(Provided information begins)

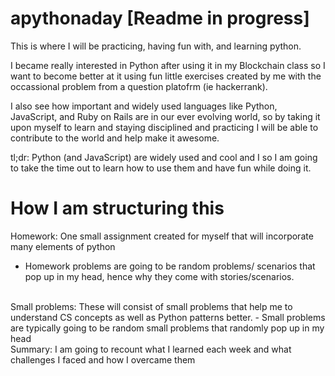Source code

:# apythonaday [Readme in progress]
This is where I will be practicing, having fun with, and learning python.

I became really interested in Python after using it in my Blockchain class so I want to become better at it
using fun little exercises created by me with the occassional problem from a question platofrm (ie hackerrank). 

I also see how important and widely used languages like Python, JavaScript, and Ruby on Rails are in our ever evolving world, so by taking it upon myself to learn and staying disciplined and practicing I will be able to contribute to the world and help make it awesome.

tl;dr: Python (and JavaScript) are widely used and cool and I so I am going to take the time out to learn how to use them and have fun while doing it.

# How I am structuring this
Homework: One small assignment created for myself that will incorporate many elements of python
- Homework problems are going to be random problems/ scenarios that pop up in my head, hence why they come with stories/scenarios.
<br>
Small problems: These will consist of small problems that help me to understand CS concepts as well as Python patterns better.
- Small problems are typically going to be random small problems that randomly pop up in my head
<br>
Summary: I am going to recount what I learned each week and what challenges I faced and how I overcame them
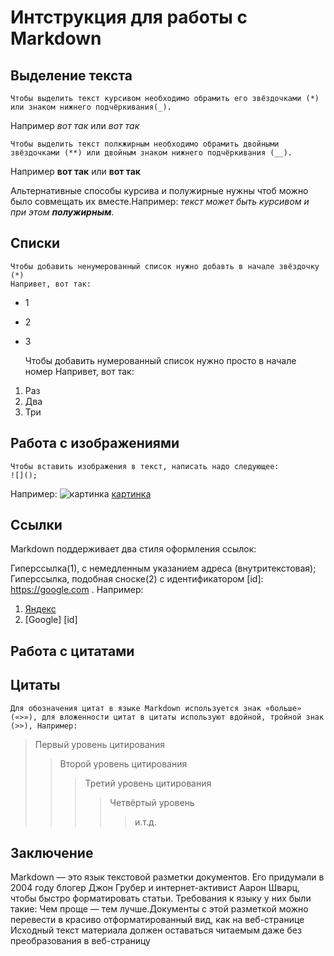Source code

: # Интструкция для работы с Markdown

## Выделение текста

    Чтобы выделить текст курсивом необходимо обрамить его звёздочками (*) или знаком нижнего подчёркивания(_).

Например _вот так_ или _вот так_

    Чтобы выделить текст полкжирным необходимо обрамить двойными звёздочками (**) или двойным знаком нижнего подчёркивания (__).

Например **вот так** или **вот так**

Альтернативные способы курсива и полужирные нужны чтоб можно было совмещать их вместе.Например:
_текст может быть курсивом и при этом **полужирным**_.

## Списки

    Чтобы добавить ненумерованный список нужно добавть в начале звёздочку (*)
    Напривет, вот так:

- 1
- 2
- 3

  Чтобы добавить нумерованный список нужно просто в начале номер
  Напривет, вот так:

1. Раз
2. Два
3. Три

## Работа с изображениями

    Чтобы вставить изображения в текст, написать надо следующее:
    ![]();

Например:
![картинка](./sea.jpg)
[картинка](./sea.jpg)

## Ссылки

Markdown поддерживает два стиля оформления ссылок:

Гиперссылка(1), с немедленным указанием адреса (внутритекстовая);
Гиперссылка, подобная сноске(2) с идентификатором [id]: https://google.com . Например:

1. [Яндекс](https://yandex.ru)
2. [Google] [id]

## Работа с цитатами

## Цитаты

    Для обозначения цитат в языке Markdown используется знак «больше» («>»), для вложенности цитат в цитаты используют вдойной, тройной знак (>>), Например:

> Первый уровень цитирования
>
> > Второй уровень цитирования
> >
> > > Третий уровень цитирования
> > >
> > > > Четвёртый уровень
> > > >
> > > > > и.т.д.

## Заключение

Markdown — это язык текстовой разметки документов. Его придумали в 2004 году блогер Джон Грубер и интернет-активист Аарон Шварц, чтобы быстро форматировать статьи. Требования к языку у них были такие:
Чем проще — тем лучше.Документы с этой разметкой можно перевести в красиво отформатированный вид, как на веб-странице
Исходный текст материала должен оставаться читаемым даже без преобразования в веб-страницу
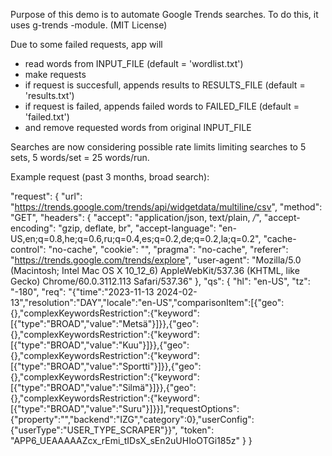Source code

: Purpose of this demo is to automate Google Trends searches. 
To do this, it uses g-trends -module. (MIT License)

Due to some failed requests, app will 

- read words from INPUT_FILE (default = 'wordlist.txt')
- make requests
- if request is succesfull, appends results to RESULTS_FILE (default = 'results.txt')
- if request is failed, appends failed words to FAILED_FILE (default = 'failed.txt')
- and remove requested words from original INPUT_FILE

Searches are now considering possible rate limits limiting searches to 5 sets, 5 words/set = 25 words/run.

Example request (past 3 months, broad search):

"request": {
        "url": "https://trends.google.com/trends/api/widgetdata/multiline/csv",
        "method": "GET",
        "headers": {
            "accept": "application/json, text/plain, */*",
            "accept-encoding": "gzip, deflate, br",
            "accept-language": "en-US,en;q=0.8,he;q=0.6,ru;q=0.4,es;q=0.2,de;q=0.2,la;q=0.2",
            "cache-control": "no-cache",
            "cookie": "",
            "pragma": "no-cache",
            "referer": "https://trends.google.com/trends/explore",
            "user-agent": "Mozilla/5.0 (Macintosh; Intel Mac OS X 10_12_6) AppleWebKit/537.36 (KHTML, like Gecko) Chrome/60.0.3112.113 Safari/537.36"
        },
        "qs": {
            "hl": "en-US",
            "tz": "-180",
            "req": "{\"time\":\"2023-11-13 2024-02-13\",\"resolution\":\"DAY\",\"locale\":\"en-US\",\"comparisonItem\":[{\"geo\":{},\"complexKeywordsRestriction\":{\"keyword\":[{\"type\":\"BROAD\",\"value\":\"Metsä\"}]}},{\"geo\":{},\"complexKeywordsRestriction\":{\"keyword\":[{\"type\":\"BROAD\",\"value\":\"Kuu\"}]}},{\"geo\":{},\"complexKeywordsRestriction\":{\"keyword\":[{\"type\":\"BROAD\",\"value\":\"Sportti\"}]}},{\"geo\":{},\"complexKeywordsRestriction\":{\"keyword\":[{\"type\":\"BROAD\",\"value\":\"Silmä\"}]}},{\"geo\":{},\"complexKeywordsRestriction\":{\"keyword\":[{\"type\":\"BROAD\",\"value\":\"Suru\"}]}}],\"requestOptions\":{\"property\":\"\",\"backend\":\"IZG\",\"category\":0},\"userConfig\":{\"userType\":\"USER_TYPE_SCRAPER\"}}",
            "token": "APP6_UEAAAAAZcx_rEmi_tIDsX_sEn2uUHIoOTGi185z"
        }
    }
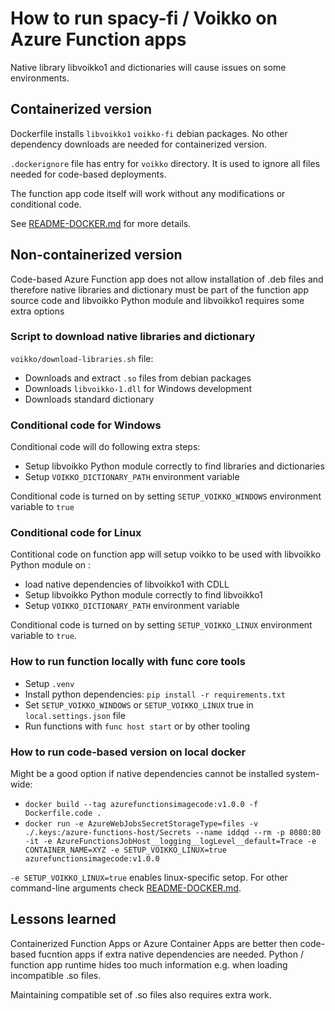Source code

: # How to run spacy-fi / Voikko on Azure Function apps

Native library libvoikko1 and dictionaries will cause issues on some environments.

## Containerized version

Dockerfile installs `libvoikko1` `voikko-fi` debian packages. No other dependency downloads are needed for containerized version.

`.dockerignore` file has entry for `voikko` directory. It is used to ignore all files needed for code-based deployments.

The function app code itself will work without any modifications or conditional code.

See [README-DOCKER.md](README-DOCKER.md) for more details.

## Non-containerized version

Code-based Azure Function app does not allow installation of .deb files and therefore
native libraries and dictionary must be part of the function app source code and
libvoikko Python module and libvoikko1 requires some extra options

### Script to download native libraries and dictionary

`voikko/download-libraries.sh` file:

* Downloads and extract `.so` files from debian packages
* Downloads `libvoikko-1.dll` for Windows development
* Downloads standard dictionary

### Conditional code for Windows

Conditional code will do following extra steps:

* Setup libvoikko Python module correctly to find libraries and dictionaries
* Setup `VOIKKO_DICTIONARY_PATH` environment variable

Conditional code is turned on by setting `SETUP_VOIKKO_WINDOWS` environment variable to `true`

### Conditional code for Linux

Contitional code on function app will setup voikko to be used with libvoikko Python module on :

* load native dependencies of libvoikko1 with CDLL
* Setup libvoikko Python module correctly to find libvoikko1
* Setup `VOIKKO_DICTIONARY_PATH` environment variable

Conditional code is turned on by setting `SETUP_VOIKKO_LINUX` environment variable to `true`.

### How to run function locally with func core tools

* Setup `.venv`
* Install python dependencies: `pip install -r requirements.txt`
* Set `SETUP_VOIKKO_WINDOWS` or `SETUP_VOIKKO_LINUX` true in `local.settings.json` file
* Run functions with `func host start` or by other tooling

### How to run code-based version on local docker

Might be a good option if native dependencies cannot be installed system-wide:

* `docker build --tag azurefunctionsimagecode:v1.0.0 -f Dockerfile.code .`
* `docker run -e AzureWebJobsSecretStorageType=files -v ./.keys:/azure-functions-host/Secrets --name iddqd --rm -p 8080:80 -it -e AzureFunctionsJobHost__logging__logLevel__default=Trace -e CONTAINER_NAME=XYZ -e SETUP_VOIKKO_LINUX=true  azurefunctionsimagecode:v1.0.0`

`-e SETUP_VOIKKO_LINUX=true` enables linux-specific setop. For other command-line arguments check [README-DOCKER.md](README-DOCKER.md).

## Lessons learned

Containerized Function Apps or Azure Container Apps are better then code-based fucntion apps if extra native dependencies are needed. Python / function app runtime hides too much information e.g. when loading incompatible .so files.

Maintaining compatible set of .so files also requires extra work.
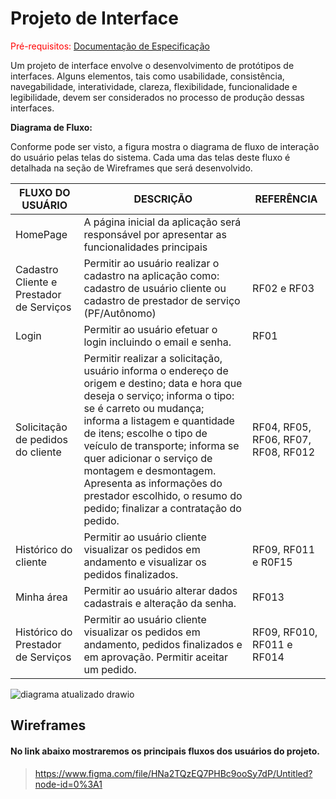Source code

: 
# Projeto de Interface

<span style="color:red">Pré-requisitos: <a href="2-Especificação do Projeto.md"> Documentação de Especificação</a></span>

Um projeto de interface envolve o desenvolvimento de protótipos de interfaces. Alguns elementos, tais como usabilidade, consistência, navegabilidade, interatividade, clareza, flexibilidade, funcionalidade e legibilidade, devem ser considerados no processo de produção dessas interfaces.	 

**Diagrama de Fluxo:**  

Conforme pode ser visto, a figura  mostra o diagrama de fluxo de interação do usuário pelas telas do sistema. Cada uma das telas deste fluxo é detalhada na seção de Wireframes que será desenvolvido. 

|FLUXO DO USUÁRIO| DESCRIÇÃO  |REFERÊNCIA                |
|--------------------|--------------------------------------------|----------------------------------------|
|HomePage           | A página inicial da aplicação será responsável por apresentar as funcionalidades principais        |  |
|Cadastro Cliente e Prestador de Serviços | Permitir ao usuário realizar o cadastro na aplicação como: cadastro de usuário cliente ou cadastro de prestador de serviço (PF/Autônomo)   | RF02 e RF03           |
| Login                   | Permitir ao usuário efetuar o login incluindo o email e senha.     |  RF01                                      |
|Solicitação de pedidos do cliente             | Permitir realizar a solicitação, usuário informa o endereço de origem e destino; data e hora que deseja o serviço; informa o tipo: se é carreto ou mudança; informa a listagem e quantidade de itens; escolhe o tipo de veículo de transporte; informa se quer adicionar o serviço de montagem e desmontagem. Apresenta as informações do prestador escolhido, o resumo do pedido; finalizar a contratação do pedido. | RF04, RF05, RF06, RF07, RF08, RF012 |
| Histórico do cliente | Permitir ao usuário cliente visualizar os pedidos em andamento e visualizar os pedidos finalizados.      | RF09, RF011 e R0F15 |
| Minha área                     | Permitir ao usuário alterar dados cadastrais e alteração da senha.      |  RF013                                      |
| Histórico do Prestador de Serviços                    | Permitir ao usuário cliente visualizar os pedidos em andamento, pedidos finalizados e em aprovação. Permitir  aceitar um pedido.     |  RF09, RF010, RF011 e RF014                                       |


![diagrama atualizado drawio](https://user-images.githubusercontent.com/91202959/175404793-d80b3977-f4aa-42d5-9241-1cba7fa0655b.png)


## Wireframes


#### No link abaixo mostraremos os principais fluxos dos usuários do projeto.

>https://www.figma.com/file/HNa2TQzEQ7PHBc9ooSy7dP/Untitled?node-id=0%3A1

(Provided information ends)
(Provided information begins)

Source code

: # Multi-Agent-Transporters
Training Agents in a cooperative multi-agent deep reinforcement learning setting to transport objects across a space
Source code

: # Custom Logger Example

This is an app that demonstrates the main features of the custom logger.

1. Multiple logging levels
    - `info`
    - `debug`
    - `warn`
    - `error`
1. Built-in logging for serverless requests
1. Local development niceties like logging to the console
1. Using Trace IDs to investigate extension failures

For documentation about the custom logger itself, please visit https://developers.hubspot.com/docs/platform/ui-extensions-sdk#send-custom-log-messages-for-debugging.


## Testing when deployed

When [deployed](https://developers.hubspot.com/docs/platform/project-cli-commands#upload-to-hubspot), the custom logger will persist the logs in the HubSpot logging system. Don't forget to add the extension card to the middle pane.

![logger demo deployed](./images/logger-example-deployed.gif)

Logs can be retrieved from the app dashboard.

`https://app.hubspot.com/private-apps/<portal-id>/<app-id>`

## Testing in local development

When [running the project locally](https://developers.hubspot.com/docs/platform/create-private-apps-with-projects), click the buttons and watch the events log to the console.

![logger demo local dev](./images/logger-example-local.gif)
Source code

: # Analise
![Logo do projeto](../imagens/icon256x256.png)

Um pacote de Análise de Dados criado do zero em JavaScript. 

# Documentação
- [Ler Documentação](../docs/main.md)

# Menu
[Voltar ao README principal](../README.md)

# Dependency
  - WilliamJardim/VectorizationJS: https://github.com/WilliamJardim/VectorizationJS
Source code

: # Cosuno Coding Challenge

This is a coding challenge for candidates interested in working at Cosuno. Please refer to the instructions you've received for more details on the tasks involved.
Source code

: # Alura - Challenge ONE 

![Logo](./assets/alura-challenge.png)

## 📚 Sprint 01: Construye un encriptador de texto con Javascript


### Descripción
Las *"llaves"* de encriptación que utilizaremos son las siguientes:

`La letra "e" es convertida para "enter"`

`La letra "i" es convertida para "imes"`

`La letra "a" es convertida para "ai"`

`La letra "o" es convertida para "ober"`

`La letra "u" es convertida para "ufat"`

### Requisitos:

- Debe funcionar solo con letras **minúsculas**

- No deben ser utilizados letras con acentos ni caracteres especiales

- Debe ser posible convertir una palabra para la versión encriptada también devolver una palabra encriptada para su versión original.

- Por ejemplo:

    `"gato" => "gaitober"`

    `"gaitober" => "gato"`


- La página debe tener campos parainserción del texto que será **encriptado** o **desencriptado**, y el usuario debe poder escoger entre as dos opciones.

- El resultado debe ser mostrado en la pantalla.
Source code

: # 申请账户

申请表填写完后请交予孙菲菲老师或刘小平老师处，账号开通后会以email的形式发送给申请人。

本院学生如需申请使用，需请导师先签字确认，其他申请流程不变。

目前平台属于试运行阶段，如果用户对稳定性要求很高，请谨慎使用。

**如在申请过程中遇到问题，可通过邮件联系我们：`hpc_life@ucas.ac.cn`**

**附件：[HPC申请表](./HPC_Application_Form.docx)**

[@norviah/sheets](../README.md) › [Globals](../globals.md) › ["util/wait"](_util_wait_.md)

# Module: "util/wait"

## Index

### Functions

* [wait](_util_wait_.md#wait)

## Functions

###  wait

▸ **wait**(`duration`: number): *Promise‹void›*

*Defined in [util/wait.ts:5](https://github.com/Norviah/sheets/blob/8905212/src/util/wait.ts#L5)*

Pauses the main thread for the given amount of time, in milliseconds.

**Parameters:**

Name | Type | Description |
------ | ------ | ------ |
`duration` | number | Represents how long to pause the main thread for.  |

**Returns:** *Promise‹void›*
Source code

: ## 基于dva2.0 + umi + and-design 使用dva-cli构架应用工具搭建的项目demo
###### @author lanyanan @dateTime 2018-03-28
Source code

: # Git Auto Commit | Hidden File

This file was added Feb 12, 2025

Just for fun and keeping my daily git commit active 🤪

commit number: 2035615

(Provided information ends)

Work task
Find every line in the material above that contains the word "make", and copy each of those lines out in full.

Your solution
I also see how important and widely used languages like Python, JavaScript, and Ruby on Rails are in our ever evolving world, so by taking it upon myself to learn and staying disciplined and practicing I will be able to contribute to the world and help make it awesome.
- make requests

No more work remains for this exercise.